The bass-less Bloody Hollies build their case on a bed of distorted guitar and frenetic drumming, with lead guitarist-vocalist/lead counsel Wesley Doyle prosecuting convincingly for a guilty verdict at the microphone. Ladies and gentlemen of the jury, can I submit that it's overly lazy to label him as Plant-influenced - there's a bit of Mark Mothersburgh and god knows who else leaking through his singing. The attitude's the important thing and it's here in shovel-loads. You'd hate to be Wesley's vocal chords the mornign after.

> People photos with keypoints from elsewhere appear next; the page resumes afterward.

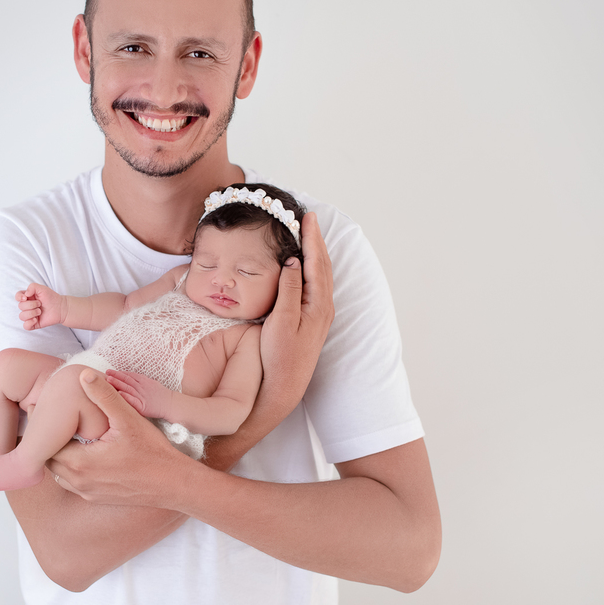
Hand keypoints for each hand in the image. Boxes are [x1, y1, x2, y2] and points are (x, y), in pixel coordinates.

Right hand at [16, 282, 64, 329]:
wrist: (60, 307)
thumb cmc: (51, 298)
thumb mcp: (42, 288)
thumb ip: (32, 287)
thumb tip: (25, 295)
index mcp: (28, 297)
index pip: (17, 297)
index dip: (19, 297)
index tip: (25, 297)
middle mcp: (27, 306)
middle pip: (20, 306)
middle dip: (31, 305)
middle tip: (40, 304)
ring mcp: (30, 316)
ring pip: (22, 316)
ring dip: (31, 313)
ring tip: (40, 311)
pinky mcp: (33, 324)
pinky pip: (25, 326)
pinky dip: (29, 323)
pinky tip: (36, 319)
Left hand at [46, 369, 185, 507]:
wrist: (173, 484)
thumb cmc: (152, 452)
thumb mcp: (127, 419)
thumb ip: (104, 396)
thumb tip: (83, 374)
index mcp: (80, 462)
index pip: (47, 445)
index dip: (43, 429)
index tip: (41, 412)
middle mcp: (79, 481)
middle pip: (50, 460)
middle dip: (50, 442)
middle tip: (51, 422)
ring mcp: (88, 492)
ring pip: (60, 474)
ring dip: (60, 456)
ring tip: (67, 436)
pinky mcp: (97, 498)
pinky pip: (74, 483)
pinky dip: (72, 469)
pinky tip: (84, 453)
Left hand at [105, 369, 173, 419]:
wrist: (172, 404)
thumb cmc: (160, 395)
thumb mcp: (150, 383)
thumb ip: (139, 381)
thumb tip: (126, 377)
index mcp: (143, 381)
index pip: (129, 375)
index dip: (119, 373)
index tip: (109, 371)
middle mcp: (142, 387)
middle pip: (127, 380)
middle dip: (116, 376)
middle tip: (106, 373)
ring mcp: (142, 396)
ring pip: (129, 388)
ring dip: (118, 384)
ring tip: (109, 380)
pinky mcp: (143, 407)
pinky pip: (134, 401)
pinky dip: (127, 397)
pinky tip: (119, 394)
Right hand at [258, 211, 334, 414]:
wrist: (284, 386)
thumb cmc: (279, 357)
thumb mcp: (281, 320)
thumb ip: (290, 289)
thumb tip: (295, 261)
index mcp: (317, 304)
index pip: (315, 262)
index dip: (311, 238)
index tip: (307, 217)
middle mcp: (324, 306)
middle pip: (323, 265)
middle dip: (316, 240)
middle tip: (309, 218)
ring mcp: (321, 314)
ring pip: (322, 274)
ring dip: (316, 252)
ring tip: (309, 235)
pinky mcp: (314, 320)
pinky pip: (317, 284)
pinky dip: (314, 267)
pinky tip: (307, 265)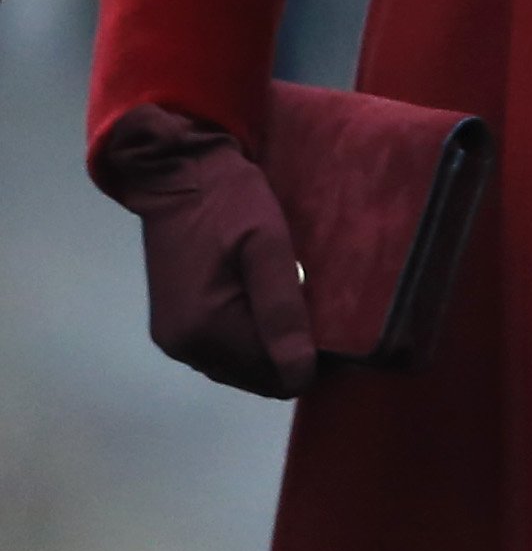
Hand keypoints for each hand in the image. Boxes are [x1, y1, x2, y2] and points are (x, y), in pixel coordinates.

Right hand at [90, 105, 314, 397]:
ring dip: (270, 346)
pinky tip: (268, 305)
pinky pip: (222, 349)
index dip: (312, 361)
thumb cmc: (230, 202)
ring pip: (239, 366)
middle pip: (256, 377)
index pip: (275, 378)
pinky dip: (248, 336)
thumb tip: (300, 375)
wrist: (177, 172)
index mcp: (207, 331)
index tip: (339, 330)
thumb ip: (282, 310)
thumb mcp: (267, 246)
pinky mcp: (173, 325)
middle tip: (323, 314)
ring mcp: (175, 338)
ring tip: (299, 305)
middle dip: (291, 354)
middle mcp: (185, 347)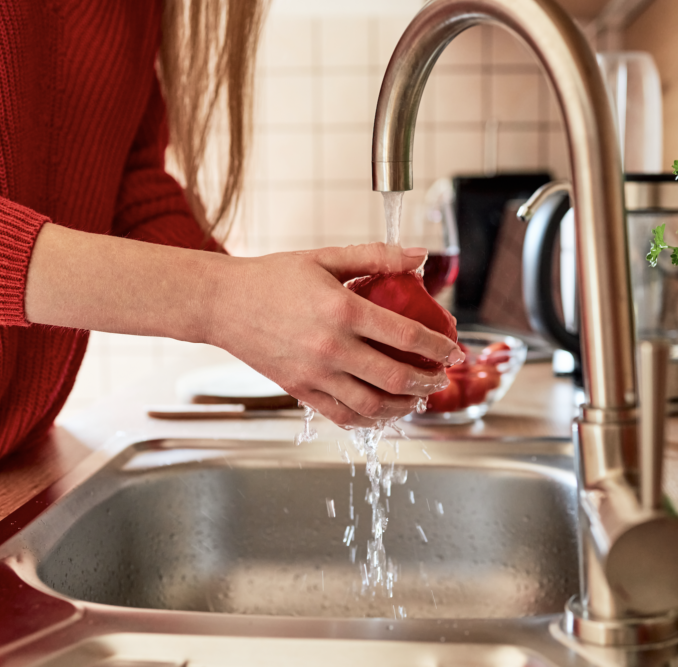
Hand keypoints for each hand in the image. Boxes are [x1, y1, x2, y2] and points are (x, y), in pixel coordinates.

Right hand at [201, 243, 463, 426]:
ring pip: (371, 405)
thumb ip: (376, 257)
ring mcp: (314, 374)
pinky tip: (383, 412)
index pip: (406, 334)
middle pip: (394, 377)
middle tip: (440, 378)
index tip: (454, 350)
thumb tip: (420, 257)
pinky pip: (341, 415)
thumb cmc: (273, 277)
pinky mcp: (299, 390)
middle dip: (427, 381)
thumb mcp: (326, 257)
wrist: (222, 303)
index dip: (438, 346)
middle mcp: (331, 347)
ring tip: (417, 398)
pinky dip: (369, 420)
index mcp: (342, 310)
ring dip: (403, 406)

Second guitarist Joey Horgen is adept at the fuzz foundaiton-laying but can play the blues foil too (swapping slide with Doyle's harp on "Sad and Lonely") but if you're expecting Robert Cray, look elsewhere. When these blues have a baby, it's swarthy, drooling, fully-formed and dragging its knuckles. Is that a baseball bat in your hands, baby, or are you just pleased to see me? That's why a song like "Let's Do It" wails, swings its hips - and then smacks you in the chops.

Pssst. Wanna hear a secret? Drummer Mathew Bennett is a secret weapon on that one and almost everything else, beating out relentless patterns and directing the dynamic rises and falls like the commander of an artillety unit. He throws caution to the wind and leads a charge on "Black Box Blues" that ends up in a blur of skins and riffs so blunt you could dig a fence post hole with it.

But nowhere does the strident attack of The Bloody Hollies work better than on "Satanic Satellite" (yes, bands do use titles like that - and long may they run) which sounds like a radio hit in a more enlightened universe. If you find that universe, well, you know the email address.

If there are certain rules to playing "da blues" (and the purists will tell you it's so) then The Bloody Hollies avoided class that day. We, the listening public, are reaping the rewards.